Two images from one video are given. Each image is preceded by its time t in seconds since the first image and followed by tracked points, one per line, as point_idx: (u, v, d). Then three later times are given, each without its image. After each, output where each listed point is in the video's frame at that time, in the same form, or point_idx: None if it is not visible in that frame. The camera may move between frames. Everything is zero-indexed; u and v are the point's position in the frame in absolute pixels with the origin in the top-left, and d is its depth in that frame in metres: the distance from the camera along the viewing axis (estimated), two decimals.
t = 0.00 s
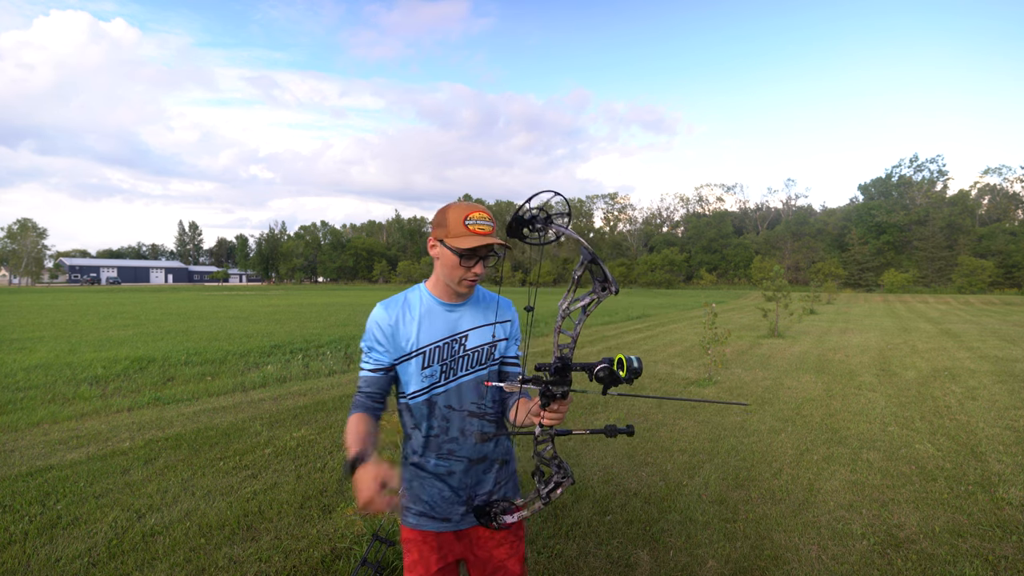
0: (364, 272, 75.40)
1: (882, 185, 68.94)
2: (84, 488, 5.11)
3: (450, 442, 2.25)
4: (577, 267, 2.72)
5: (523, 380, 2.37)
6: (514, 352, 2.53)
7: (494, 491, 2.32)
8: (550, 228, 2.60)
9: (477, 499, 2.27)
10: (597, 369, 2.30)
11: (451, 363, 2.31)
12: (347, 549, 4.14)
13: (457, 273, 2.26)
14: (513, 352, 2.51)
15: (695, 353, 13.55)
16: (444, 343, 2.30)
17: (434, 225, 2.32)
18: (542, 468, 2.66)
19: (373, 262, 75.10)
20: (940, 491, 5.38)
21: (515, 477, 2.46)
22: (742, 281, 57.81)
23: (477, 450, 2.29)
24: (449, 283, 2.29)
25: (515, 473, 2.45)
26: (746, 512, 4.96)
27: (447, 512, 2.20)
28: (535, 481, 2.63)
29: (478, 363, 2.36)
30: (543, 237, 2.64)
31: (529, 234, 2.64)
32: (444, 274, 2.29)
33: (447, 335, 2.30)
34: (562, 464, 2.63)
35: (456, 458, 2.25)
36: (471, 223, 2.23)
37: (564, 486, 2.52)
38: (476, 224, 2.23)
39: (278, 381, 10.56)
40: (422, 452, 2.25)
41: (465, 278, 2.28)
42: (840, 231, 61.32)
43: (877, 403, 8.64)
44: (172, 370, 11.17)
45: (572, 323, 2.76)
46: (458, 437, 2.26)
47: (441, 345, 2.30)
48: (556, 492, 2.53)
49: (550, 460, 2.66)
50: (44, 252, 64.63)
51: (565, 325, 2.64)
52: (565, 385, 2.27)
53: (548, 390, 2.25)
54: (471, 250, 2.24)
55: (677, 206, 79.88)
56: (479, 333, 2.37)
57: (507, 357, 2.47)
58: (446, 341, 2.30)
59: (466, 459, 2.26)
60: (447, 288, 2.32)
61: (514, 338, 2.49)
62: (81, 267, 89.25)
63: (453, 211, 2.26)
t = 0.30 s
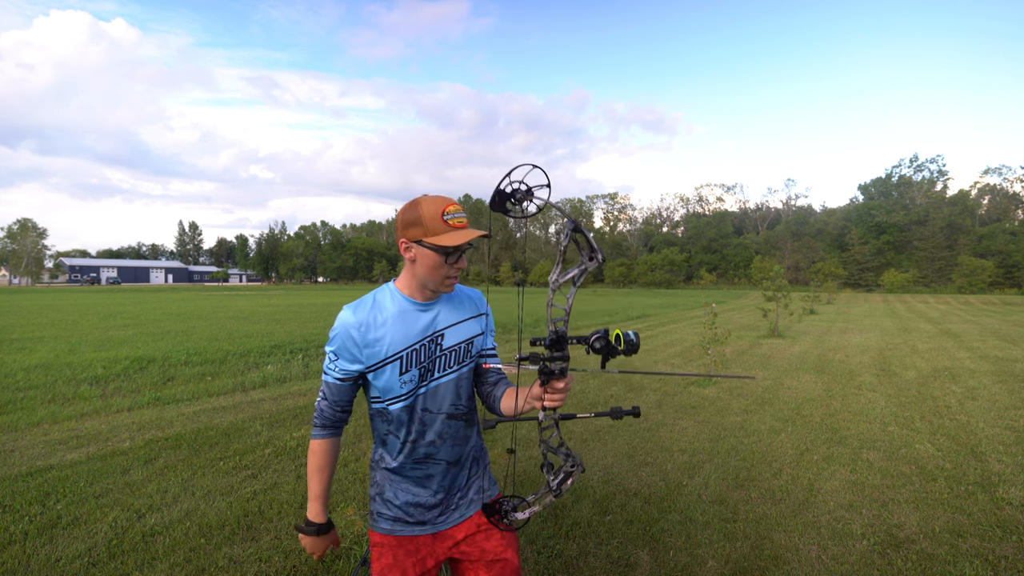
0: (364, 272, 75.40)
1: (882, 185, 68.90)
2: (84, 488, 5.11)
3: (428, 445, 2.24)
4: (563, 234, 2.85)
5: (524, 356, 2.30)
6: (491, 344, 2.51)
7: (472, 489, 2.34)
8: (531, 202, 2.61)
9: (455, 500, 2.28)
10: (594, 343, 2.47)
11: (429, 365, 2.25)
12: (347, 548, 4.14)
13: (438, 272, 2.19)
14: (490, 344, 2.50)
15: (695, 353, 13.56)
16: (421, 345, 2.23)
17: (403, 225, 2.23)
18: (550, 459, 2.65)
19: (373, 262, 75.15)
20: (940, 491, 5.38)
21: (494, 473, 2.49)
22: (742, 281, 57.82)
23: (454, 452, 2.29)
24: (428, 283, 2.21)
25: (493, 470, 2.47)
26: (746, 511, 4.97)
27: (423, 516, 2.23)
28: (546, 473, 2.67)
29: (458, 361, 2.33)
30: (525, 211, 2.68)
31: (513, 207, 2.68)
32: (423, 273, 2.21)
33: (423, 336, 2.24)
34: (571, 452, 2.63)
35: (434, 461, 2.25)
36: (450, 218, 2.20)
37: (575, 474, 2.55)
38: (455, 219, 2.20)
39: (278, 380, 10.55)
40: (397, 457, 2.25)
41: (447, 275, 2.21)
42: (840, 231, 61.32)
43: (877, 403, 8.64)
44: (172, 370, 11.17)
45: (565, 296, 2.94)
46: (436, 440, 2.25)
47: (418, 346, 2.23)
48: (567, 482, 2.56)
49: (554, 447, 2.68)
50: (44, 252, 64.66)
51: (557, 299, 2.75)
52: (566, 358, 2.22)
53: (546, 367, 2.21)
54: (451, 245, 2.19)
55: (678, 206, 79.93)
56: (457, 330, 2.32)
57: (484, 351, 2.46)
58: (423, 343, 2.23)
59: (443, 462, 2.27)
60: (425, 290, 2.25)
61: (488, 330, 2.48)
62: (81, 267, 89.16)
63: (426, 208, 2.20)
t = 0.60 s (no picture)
0: (364, 272, 75.36)
1: (882, 185, 68.87)
2: (84, 488, 5.10)
3: (415, 444, 2.25)
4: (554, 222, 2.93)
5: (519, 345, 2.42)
6: (478, 339, 2.50)
7: (462, 489, 2.32)
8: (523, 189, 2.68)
9: (442, 498, 2.28)
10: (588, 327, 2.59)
11: (412, 364, 2.23)
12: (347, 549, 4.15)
13: (413, 264, 2.18)
14: (477, 339, 2.48)
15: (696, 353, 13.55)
16: (403, 344, 2.21)
17: (375, 218, 2.20)
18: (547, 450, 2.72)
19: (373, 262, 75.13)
20: (940, 491, 5.38)
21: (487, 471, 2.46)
22: (742, 281, 57.80)
23: (442, 451, 2.29)
24: (406, 275, 2.19)
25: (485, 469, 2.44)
26: (746, 512, 4.96)
27: (408, 515, 2.25)
28: (545, 464, 2.74)
29: (442, 358, 2.31)
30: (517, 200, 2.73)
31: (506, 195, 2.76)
32: (399, 263, 2.19)
33: (405, 335, 2.21)
34: (568, 441, 2.74)
35: (421, 460, 2.26)
36: (419, 205, 2.17)
37: (574, 463, 2.63)
38: (425, 205, 2.18)
39: (278, 380, 10.55)
40: (384, 457, 2.25)
41: (422, 265, 2.21)
42: (840, 231, 61.33)
43: (877, 403, 8.64)
44: (172, 370, 11.17)
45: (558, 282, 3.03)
46: (423, 439, 2.25)
47: (400, 346, 2.20)
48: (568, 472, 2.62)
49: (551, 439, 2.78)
50: (43, 251, 64.65)
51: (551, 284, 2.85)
52: (561, 345, 2.44)
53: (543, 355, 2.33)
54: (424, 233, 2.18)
55: (678, 207, 79.93)
56: (440, 326, 2.30)
57: (471, 345, 2.44)
58: (405, 341, 2.21)
59: (428, 460, 2.26)
60: (401, 284, 2.23)
61: (475, 325, 2.46)
62: (80, 267, 89.08)
63: (393, 199, 2.18)
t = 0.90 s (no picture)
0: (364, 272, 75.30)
1: (882, 185, 68.85)
2: (84, 488, 5.11)
3: (407, 438, 2.20)
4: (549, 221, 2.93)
5: (518, 342, 2.47)
6: (476, 338, 2.52)
7: (457, 486, 2.32)
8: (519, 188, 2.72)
9: (438, 495, 2.26)
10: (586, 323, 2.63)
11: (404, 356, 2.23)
12: (347, 549, 4.15)
13: (386, 256, 2.16)
14: (475, 338, 2.50)
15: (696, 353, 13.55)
16: (395, 334, 2.20)
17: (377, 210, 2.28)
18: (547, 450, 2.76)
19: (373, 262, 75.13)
20: (940, 491, 5.38)
21: (481, 472, 2.47)
22: (742, 282, 57.79)
23: (435, 445, 2.26)
24: (382, 267, 2.19)
25: (480, 470, 2.45)
26: (746, 512, 4.97)
27: (403, 512, 2.21)
28: (549, 466, 2.78)
29: (436, 355, 2.30)
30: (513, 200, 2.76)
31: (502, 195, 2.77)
32: (379, 254, 2.21)
33: (398, 326, 2.21)
34: (570, 442, 2.78)
35: (413, 455, 2.21)
36: (404, 200, 2.14)
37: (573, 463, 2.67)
38: (409, 201, 2.13)
39: (278, 381, 10.55)
40: (377, 450, 2.20)
41: (393, 261, 2.15)
42: (840, 231, 61.30)
43: (877, 403, 8.64)
44: (172, 370, 11.17)
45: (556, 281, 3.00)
46: (416, 432, 2.21)
47: (394, 335, 2.19)
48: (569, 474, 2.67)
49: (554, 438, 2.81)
50: (43, 251, 64.66)
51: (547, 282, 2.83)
52: (561, 343, 2.51)
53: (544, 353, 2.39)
54: (400, 229, 2.13)
55: (678, 207, 79.93)
56: (436, 324, 2.30)
57: (469, 343, 2.47)
58: (397, 332, 2.20)
59: (423, 454, 2.23)
60: (383, 274, 2.22)
61: (473, 324, 2.49)
62: (80, 267, 88.95)
63: (393, 195, 2.22)
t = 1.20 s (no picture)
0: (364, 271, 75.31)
1: (882, 185, 68.81)
2: (84, 488, 5.11)
3: (421, 438, 2.22)
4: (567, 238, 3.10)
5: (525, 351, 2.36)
6: (487, 342, 2.54)
7: (467, 486, 2.32)
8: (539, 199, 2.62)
9: (450, 496, 2.26)
10: (593, 339, 2.57)
11: (420, 357, 2.24)
12: (347, 549, 4.15)
13: (417, 264, 2.20)
14: (486, 342, 2.52)
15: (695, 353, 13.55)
16: (411, 337, 2.21)
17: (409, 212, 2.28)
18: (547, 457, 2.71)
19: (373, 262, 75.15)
20: (940, 491, 5.38)
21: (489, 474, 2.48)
22: (742, 281, 57.78)
23: (447, 446, 2.26)
24: (411, 274, 2.22)
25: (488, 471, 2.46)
26: (746, 512, 4.96)
27: (417, 514, 2.21)
28: (543, 473, 2.69)
29: (450, 358, 2.31)
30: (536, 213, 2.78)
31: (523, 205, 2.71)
32: (409, 260, 2.23)
33: (414, 329, 2.22)
34: (567, 451, 2.69)
35: (426, 455, 2.22)
36: (442, 214, 2.17)
37: (569, 474, 2.59)
38: (447, 217, 2.16)
39: (278, 381, 10.55)
40: (391, 452, 2.22)
41: (425, 271, 2.20)
42: (840, 231, 61.30)
43: (877, 403, 8.64)
44: (172, 370, 11.16)
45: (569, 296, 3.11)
46: (428, 432, 2.23)
47: (409, 337, 2.21)
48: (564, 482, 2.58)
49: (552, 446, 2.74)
50: (43, 251, 64.67)
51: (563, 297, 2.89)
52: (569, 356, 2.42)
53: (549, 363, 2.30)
54: (436, 243, 2.17)
55: (678, 207, 79.96)
56: (451, 327, 2.31)
57: (480, 348, 2.48)
58: (414, 334, 2.22)
59: (436, 455, 2.24)
60: (409, 278, 2.26)
61: (486, 328, 2.50)
62: (80, 267, 88.88)
63: (428, 202, 2.24)
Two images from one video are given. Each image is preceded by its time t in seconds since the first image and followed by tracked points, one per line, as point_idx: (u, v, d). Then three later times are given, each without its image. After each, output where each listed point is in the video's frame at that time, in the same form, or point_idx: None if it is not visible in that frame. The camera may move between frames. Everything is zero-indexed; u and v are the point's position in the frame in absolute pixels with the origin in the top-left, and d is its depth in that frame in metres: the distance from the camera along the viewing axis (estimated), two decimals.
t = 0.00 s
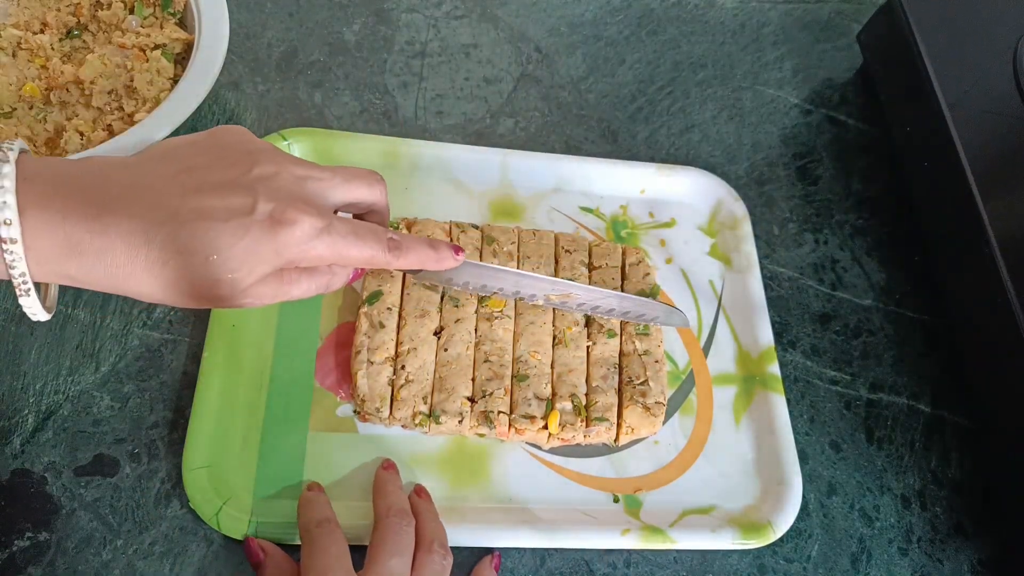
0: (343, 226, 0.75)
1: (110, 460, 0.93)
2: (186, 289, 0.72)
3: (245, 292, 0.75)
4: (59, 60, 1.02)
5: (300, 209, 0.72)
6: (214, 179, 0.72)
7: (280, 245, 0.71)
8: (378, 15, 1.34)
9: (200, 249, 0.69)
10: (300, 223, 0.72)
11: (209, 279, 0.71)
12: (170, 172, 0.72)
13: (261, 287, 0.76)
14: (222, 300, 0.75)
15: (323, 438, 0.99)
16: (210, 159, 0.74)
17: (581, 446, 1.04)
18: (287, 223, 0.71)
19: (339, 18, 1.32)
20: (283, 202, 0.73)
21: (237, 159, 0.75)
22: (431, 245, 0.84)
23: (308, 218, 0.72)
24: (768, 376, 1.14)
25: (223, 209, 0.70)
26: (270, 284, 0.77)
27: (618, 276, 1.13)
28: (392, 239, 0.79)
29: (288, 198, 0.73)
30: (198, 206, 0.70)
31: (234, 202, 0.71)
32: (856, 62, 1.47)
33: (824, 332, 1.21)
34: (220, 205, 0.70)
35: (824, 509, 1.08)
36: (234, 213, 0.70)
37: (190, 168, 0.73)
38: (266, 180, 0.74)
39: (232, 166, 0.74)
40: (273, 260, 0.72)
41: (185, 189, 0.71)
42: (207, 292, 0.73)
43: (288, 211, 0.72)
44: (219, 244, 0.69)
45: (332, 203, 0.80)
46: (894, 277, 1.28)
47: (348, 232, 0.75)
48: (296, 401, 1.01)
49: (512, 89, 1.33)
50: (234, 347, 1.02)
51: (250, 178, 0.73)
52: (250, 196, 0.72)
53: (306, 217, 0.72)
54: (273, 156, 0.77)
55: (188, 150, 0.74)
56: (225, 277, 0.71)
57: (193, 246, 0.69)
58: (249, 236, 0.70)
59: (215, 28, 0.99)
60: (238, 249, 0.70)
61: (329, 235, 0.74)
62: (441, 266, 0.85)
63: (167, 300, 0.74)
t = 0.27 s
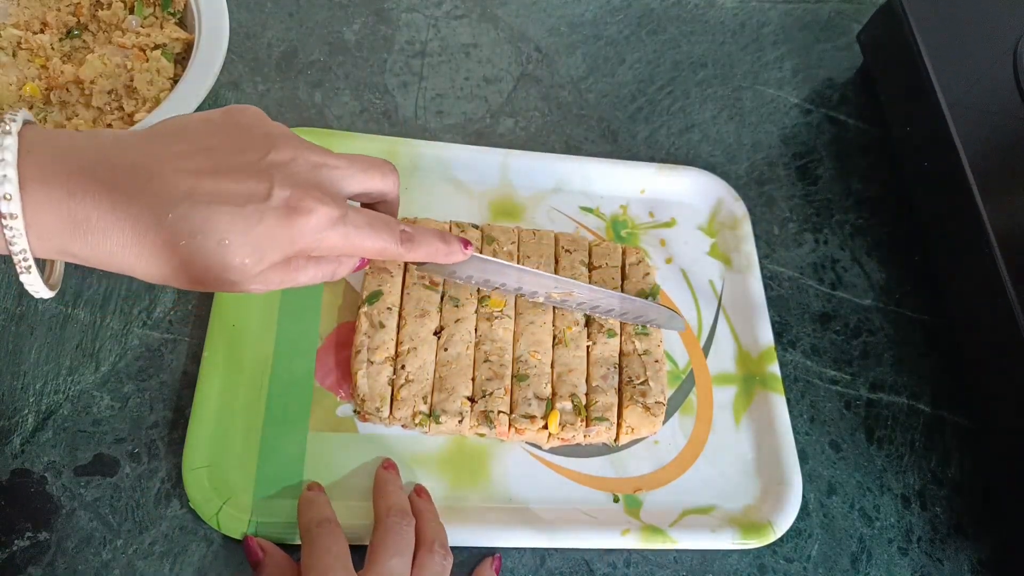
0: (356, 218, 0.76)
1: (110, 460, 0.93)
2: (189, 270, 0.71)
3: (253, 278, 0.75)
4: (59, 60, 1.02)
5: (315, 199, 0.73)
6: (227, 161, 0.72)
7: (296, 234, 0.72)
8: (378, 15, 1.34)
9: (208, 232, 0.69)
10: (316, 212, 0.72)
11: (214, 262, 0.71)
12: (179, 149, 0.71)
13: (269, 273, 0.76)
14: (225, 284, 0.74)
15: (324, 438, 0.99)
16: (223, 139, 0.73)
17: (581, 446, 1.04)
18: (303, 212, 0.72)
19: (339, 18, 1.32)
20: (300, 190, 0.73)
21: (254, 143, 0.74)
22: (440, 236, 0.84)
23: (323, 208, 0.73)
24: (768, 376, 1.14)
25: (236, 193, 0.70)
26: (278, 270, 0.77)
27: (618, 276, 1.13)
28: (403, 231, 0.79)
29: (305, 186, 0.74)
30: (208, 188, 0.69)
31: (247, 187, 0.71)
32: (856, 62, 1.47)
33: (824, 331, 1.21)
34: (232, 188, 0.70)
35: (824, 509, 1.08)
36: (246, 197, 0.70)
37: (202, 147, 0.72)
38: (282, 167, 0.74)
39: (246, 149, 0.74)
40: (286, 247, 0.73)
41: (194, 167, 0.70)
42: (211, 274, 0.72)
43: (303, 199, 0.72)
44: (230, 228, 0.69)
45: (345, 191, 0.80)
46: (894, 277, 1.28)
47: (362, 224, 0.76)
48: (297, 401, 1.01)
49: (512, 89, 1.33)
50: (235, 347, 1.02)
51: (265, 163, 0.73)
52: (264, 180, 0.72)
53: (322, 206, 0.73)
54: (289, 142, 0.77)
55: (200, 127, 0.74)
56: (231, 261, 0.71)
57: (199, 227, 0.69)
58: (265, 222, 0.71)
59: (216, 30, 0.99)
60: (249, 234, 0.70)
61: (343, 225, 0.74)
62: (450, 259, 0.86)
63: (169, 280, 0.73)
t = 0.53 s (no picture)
****
▸ What the exercise asks
Set down, word for word, every line from the line that holds "57: (199, 227, 0.69)" to the end of the entries above, including both ends.

▸ Result of the exercise
57: (199, 227, 0.69)
58: (265, 222, 0.71)
59: (216, 30, 0.99)
60: (249, 234, 0.70)
61: (343, 225, 0.74)
62: (450, 259, 0.86)
63: (169, 280, 0.73)
t = 0.53 s (no picture)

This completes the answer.